**Extracted entries:**
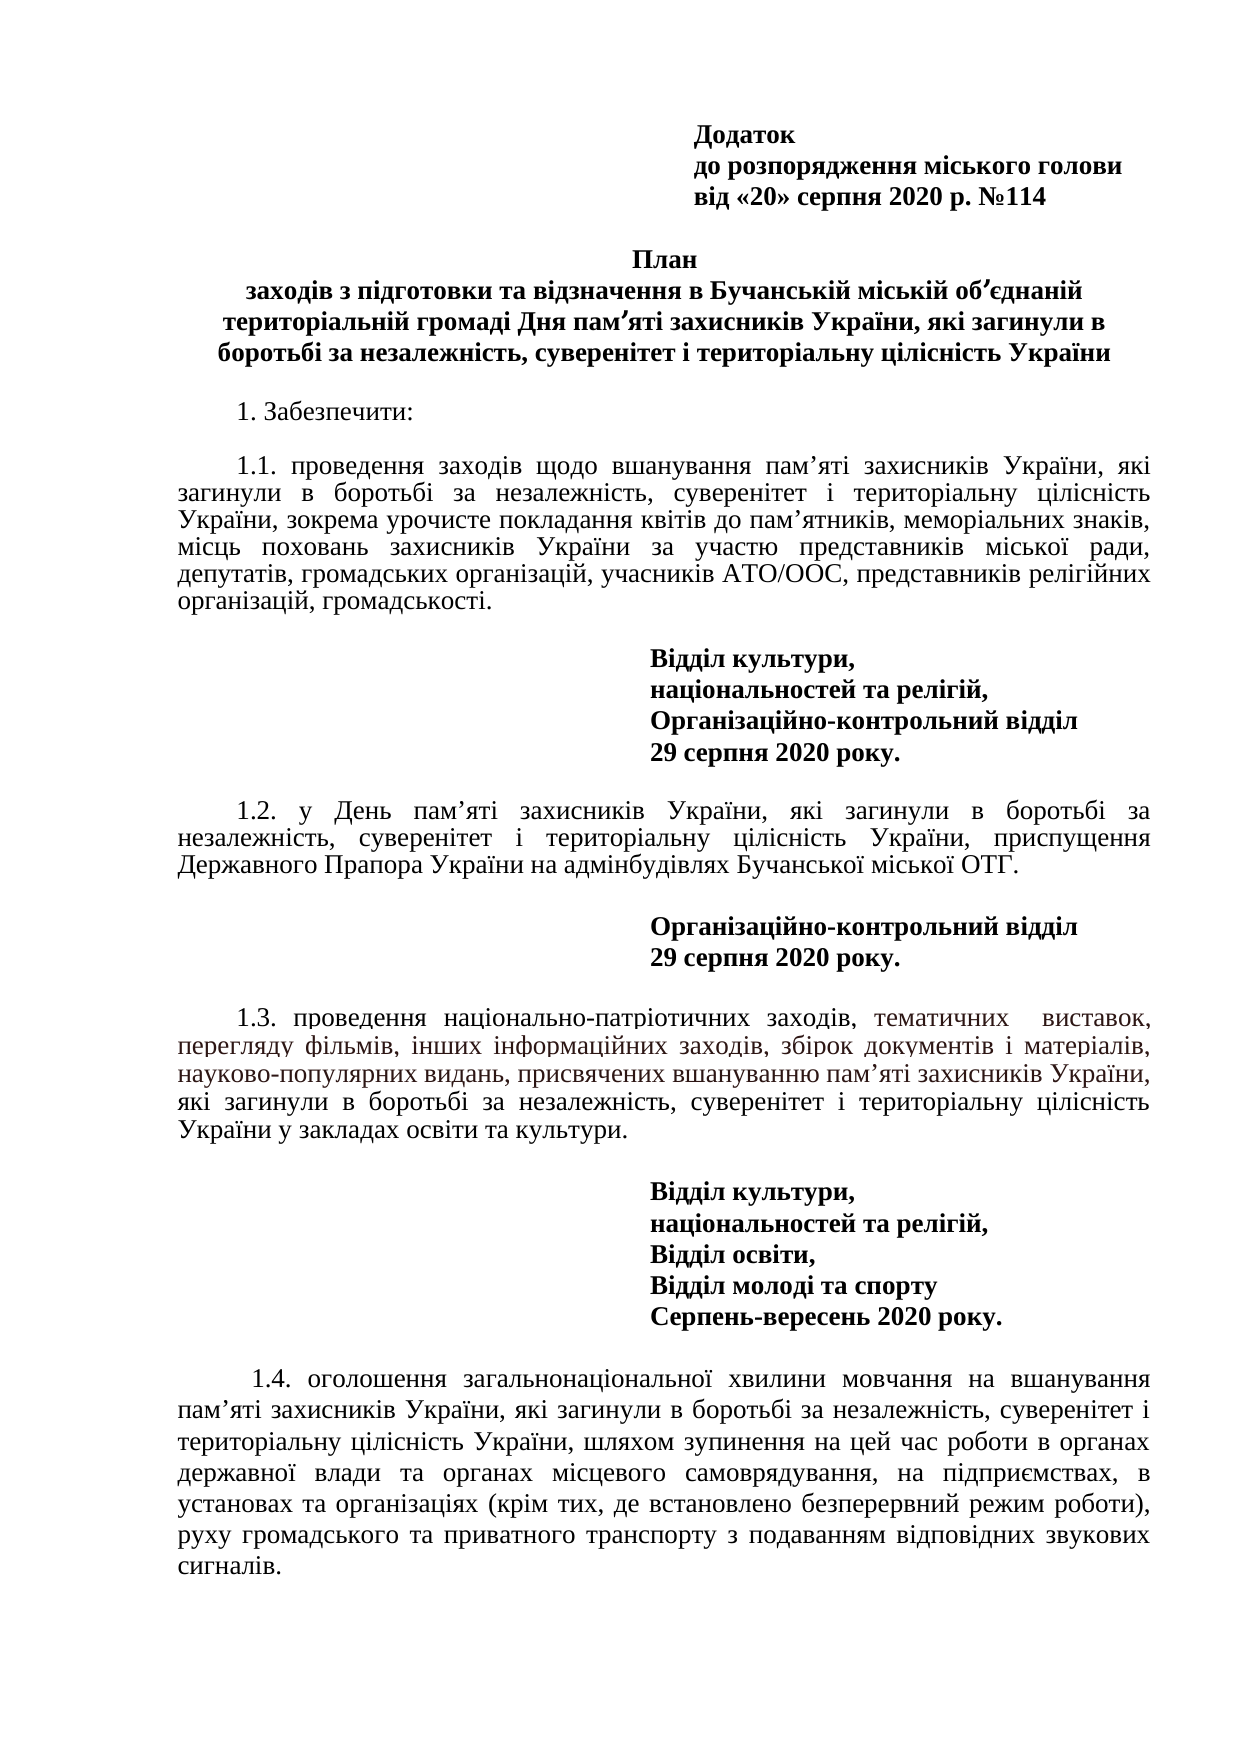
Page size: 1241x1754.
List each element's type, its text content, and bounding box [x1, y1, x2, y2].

text Додаток [693, 118, 1152, 149]
text від «20» серпня 2020 р. №114 [693, 180, 1152, 212]
text 1.1. проведення заходів щодо вшанування пам’яті захисників України, які загинули в боротьбі за незалежність, суверенітет і територіальну цілісність України, зокрема урочисте покладання квітів до пам’ятників, меморіальних знаків, місць поховань захисників України за участю представників міської ради, депутатів, громадських організацій, учасників АТО/ООС, представників релігійних організацій, громадськості. [177, 453, 1152, 615]
text Відділ культури, [650, 642, 1152, 673]
text Організаційно-контрольний відділ [650, 704, 1152, 736]
text 1.3. проведення національно-патріотичних заходів, тематичних виставок, перегляду фільмів, інших інформаційних заходів, збірок документів і матеріалів, науково-популярних видань, присвячених вшануванню пам’яті захисників України, які загинули в боротьбі за незалежність, суверенітет і територіальну цілісність України у закладах освіти та культури. [177, 1088, 1152, 1144]
text національностей та релігій, [650, 673, 1152, 704]
text 1.3. проведення національно-патріотичних заходів, тематичних виставок, перегляду фільмів, інших інформаційних заходів, збірок документів і матеріалів, науково-популярних видань, присвячених вшануванню пам’яті захисників України, які загинули в боротьбі за незалежність, суверенітет і територіальну цілісність України у закладах освіти та культури. [177, 1004, 874, 1029]
text національностей та релігій, [650, 1207, 1152, 1238]
list 29 серпня 2020 року. [650, 736, 1152, 767]
text 1. Забезпечити: [177, 398, 1152, 426]
text до розпорядження міського голови [693, 149, 1152, 180]
text Відділ культури, [650, 1176, 1152, 1207]
list 1.4. оголошення загальнонаціональної хвилини мовчання на вшанування пам’яті захисників України, які загинули в боротьбі за незалежність, суверенітет і територіальну цілісність України, шляхом зупинення на цей час роботи в органах державної влади та органах місцевого самоврядування, на підприємствах, в установах та організаціях (крім тих, де встановлено безперервний режим роботи), руху громадського та приватного транспорту з подаванням відповідних звукових сигналів. [177, 1362, 1152, 1580]
text заходів з підготовки та відзначення в Бучанській міській об՚єднаній територіальній громаді Дня пам՚яті захисників України, які загинули в боротьбі за незалежність, суверенітет і територіальну цілісність України [177, 274, 1152, 367]
text Відділ освіти, [650, 1238, 1152, 1269]
text План [177, 243, 1152, 274]
text Організаційно-контрольний відділ [650, 910, 1152, 941]
list Серпень-вересень 2020 року. [650, 1300, 1152, 1331]
text 1.2. у День пам’яті захисників України, які загинули в боротьбі за незалежність, суверенітет і територіальну цілісність України, приспущення Державного Прапора України на адмінбудівлях Бучанської міської ОТГ. [177, 798, 1152, 879]
text Відділ молоді та спорту [650, 1269, 1152, 1300]
list 29 серпня 2020 року. [650, 941, 1152, 973]
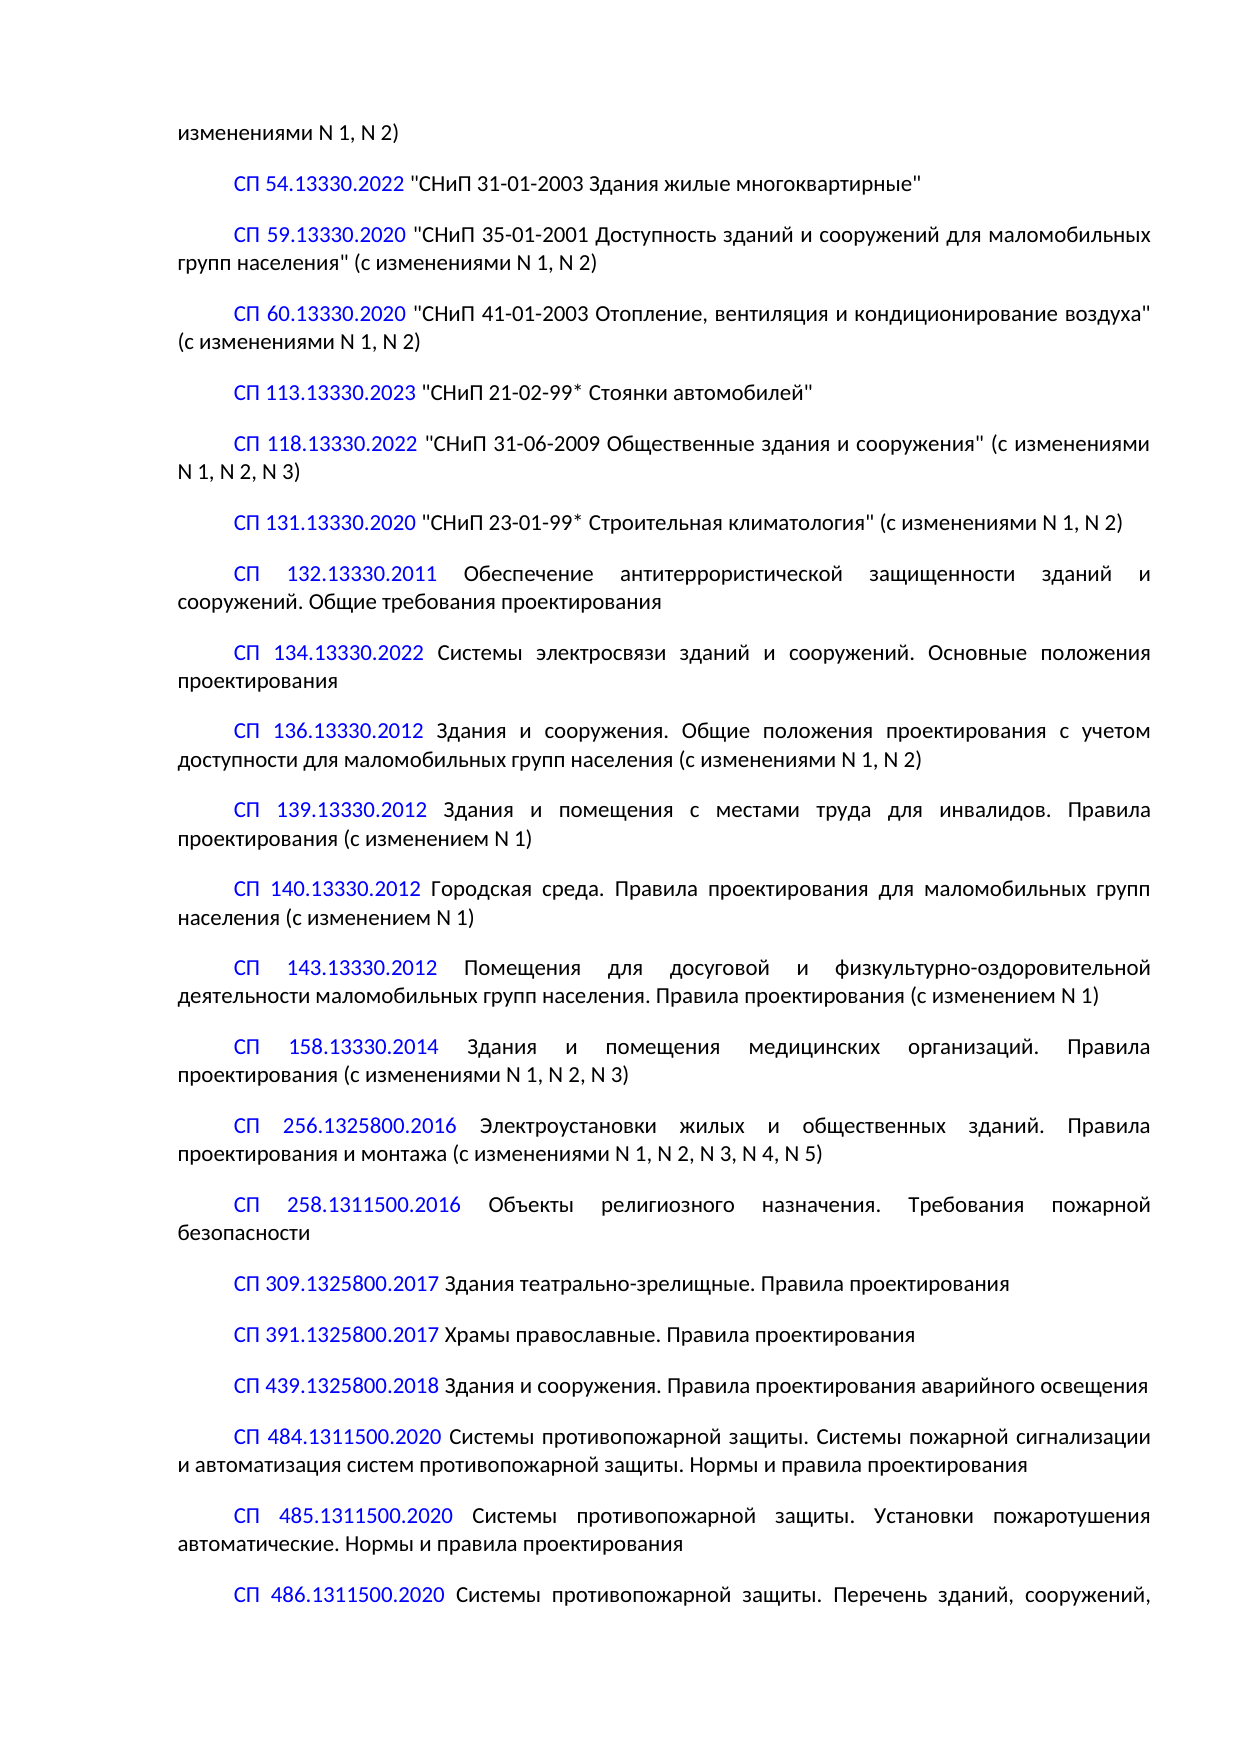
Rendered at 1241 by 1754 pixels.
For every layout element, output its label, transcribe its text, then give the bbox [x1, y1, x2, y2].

**What you need to do:** Would you please write out the entries in full, exactly as they read, but without pictures?

**Output of the task:**
Page size: 1241x1754.
List each element's type, its text content, and bounding box [x1, y1, x2, y2].

text Додаток [693, 118, 1152, 149]
text від «20» серпня 2020 р. №114 [693, 180, 1152, 212]
text 1.1. проведення заходів щодо вшанування пам’яті захисників України, які загинули в боротьбі за незалежність, суверенітет і територіальну цілісність України, зокрема урочисте покладання квітів до пам’ятників, меморіальних знаків, місць поховань захисників України за участю представників міської ради, депутатів, громадських організацій, учасників АТО/ООС, представників релігійних організацій, громадськості. [177, 453, 1152, 615]
text Відділ культури, [650, 642, 1152, 673]
text Організаційно-контрольний відділ [650, 704, 1152, 736]
text 1.3. проведення національно-патріотичних заходів, тематичних виставок, перегляду фільмів, інших інформаційних заходів, збірок документів і матеріалів, науково-популярних видань, присвячених вшануванню пам’яті захисників України, які загинули в боротьбі за незалежність, суверенітет і територіальну цілісність України у закладах освіти та культури. [177, 1088, 1152, 1144]
text національностей та релігій, [650, 673, 1152, 704]
text 1.3. проведення національно-патріотичних заходів, тематичних виставок, перегляду фільмів, інших інформаційних заходів, збірок документів і матеріалів, науково-популярних видань, присвячених вшануванню пам’яті захисників України, які загинули в боротьбі за незалежність, суверенітет і територіальну цілісність України у закладах освіти та культури. [177, 1004, 874, 1029]
text національностей та релігій, [650, 1207, 1152, 1238]
list 29 серпня 2020 року. [650, 736, 1152, 767]
text 1. Забезпечити: [177, 398, 1152, 426]
text до розпорядження міського голови [693, 149, 1152, 180]
text Відділ культури, [650, 1176, 1152, 1207]
list 1.4. оголошення загальнонаціональної хвилини мовчання на вшанування пам’яті захисників України, які загинули в боротьбі за незалежність, суверенітет і територіальну цілісність України, шляхом зупинення на цей час роботи в органах державної влади та органах місцевого самоврядування, на підприємствах, в установах та організаціях (крім тих, де встановлено безперервний режим роботи), руху громадського та приватного транспорту з подаванням відповідних звукових сигналів. [177, 1362, 1152, 1580]
text заходів з підготовки та відзначення в Бучанській міській об՚єднаній територіальній громаді Дня пам՚яті захисників України, які загинули в боротьбі за незалежність, суверенітет і територіальну цілісність України [177, 274, 1152, 367]
text Відділ освіти, [650, 1238, 1152, 1269]
text План [177, 243, 1152, 274]
text Організаційно-контрольний відділ [650, 910, 1152, 941]
list Серпень-вересень 2020 року. [650, 1300, 1152, 1331]
text 1.2. у День пам’яті захисників України, які загинули в боротьбі за незалежність, суверенітет і територіальну цілісність України, приспущення Державного Прапора України на адмінбудівлях Бучанської міської ОТГ. [177, 798, 1152, 879]
text Відділ молоді та спорту [650, 1269, 1152, 1300]
list 29 серпня 2020 року. [650, 941, 1152, 973]
Rendered at 1241 by 1754 pixels.
For every layout element, output its label, transcribe its text, then give the bbox [x1, y1, x2, y2].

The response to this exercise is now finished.